* Alternatives to Libor to be found for some contracts
* Regulation could extend to other benchmarks
By Huw Jones
LONDON, Aug 10 (Reuters) - Libor benchmark interest rates are no longer “fit for purpose” and must be changed or replaced, Britain’s regulator said on Friday as he set out proposals to restore their credibility.
The initial review by the Financial Services Authority is the first concrete step to reforming Libor after a rigging scandal that has dragged in global banks and hurt the reputation of regulators on both sides of the Atlantic.
“The existing structure and governance of Libor is no longer fit for purpose and reform is needed,” the FSA’s managing director, Martin Wheatley, said in a speech in London.
The future of other benchmarks - for everything from oil and gold to stock prices - was also under scrutiny, he said.
The London Interbank Offered Rate, known as Libor, sets prices for everything from credit card payments to complex derivatives, but its credibility has been damaged since it emerged that it had been manipulated by the big banks that set it.
Wheatley’s review was ordered after UK bank Barclays was fined more than $450 million for rigging Libor. Lenders such as Royal Bank of Scotland also face fines.
In his proposals, Wheatley makes clear alternative benchmarks to Libor should be used in some cases while the calculation of the rates themselves needs to be done differently.
Benchmarks would be based less on judgment and more on actual trades, he suggests. Banks could also be obliged to contribute to setting Libor to widen participation.

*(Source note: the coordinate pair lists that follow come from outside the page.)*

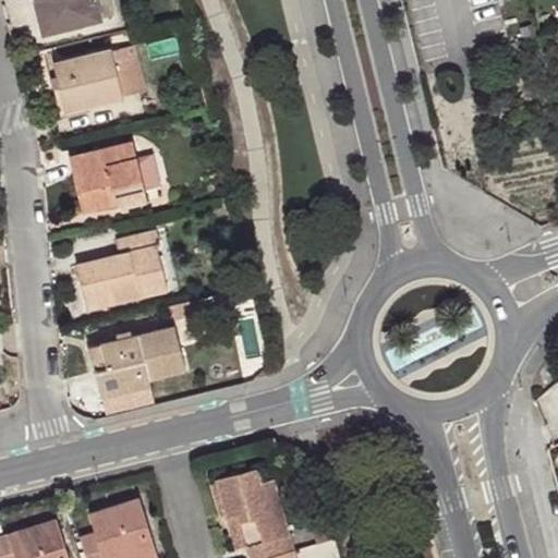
[(44,0),(34,0),(44,35),(52,33),(44,0)]
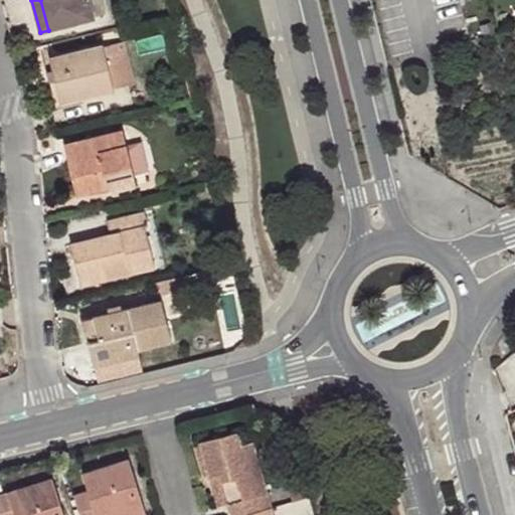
[(40,0),(48,30),(95,19),(89,0),(40,0)]
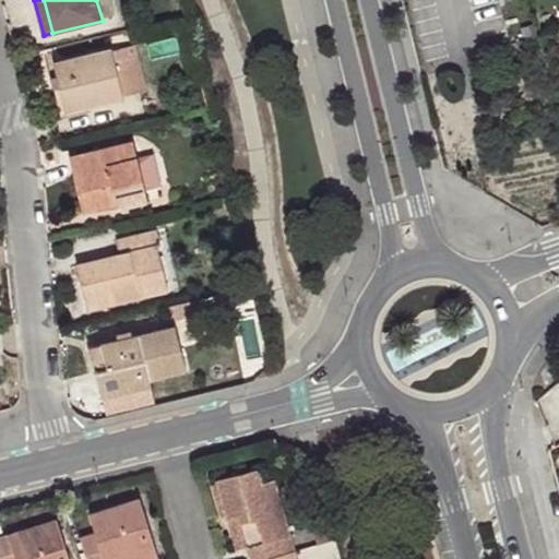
[(121,97),(110,52),(54,66),(64,110),(121,97)]
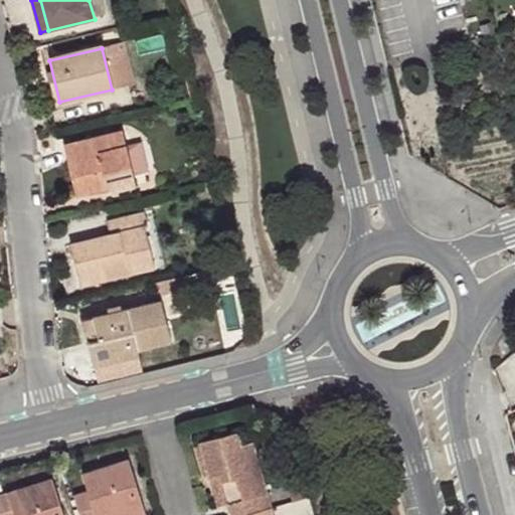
[(108,184),(134,178),(123,132),(63,146),(71,184),(84,181),(87,191),(108,187),(108,184)]
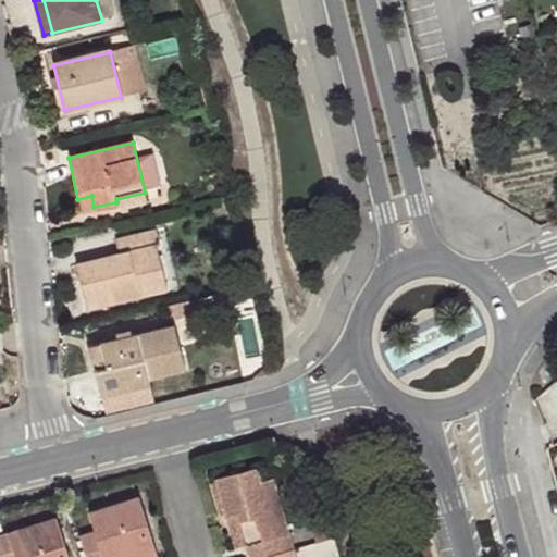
[(147,202),(145,193),(116,199),(116,202),(119,209),(147,202)]
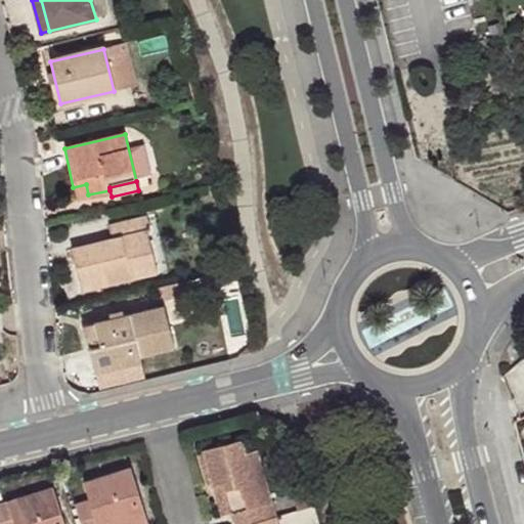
[(76,197),(88,194),(86,184),(73,187),(76,197)]
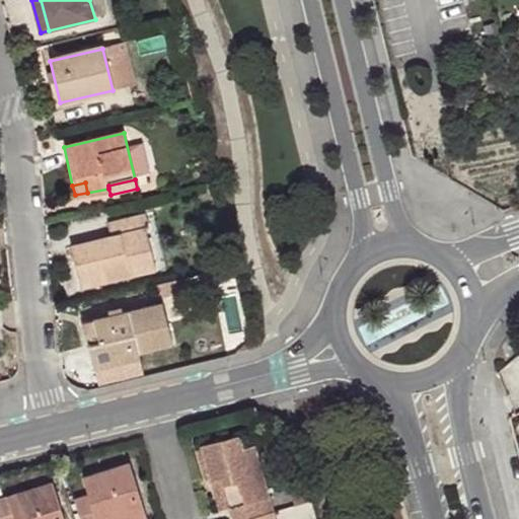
[(149,227),(146,216),(108,224),(112,237),(71,247),(81,286),(155,269),(145,228),(149,227)]
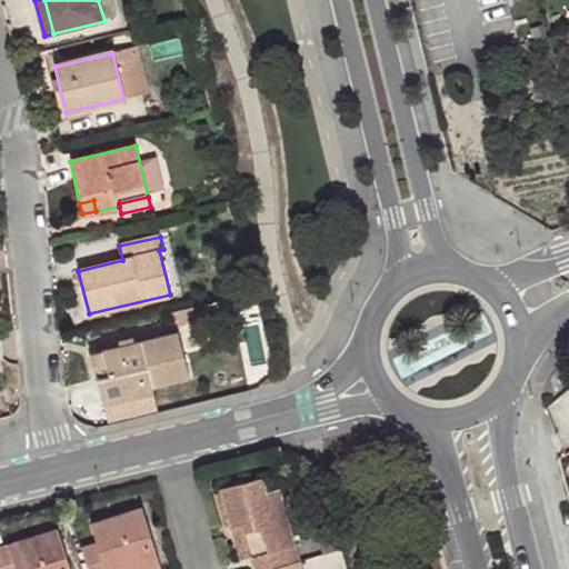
[(202,320),(199,308),(173,313),(178,326),(202,320)]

Until now, membership of the Libor rate setting panel has been the preserve of a small group of banks, which volunteer daily estimates for the rates at which they would borrow different currencies for different periods.
It was impossible to replace Libor straight away because so many contracts were linked to it and it might not be possible to replace completely because alternatives are not perfect, Wheatley told Reuters on Thursday.

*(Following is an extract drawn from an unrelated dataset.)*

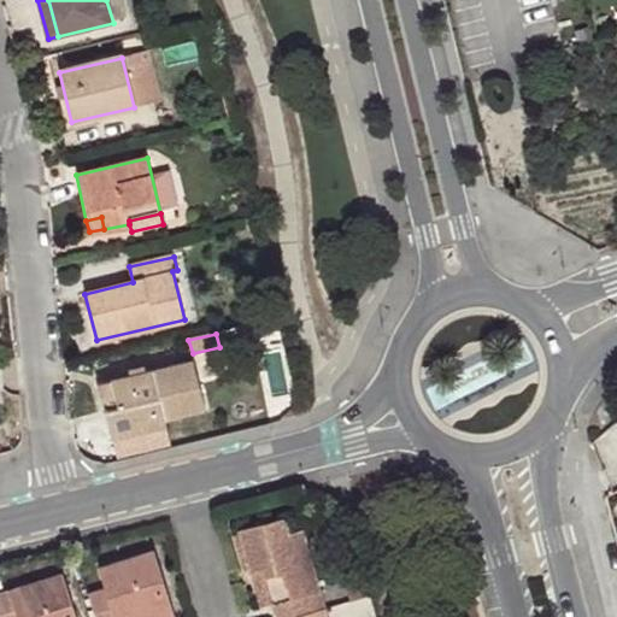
[(192,360),(147,371),(130,375),(98,383),(112,436),(168,424),(166,417),(206,407),(192,360)]
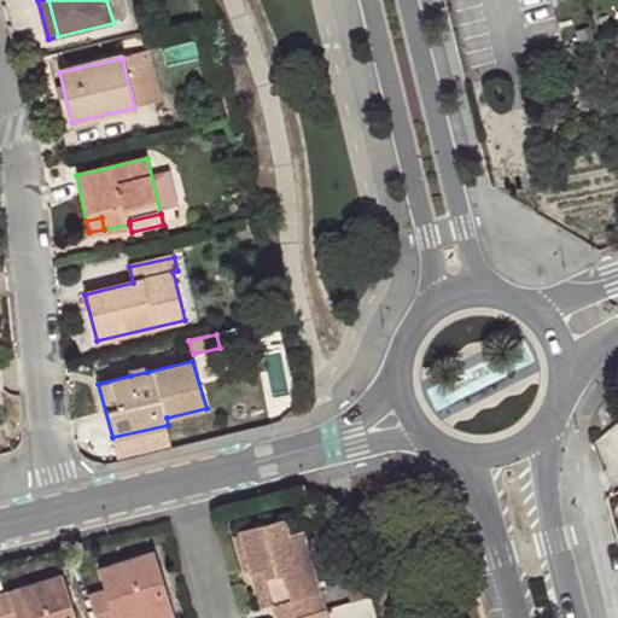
[(130,375),(147,372),(146,365),(129,368),(130,375)]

Basing benchmarks on actual trades would raise the problem of what to do when there were no trades for a specific rate, but Wheatley suggested that could be addressed through “interpolation” from more frequently traded rates.
The industry will have until Sept. 7 to respond to Wheatley’s review with final recommendations to be made by the end of next month. Some of those are expected to be enshrined in a new law next year.
Bank of England Governor Mervyn King told fellow central bankers in July that radical reforms of the Libor system were needed and called a meeting in September to discuss it.
The tougher regulation for benchmark interest rates could be extended to stock market indexes and benchmarks for commodity prices such as oil and gold, Wheatley said. Although stock indexes are based on trades, the others are often set by panels and less transparent.
Supervision of Libor could be handled by a “college of supervisors” from across the world with Britain in the chair, Wheatley said.
This may not satisfy other regulators, however.
There have been calls in the United States for a locally supervised alternative to Libor. The European Union has floated the idea of the European Central Bank regulating Euribor, the euro-denominated rate.
Thomson Reuters, parent company of Reuters, calculates and distributes Libor rates on behalf of the British Bankers’ Association trade body.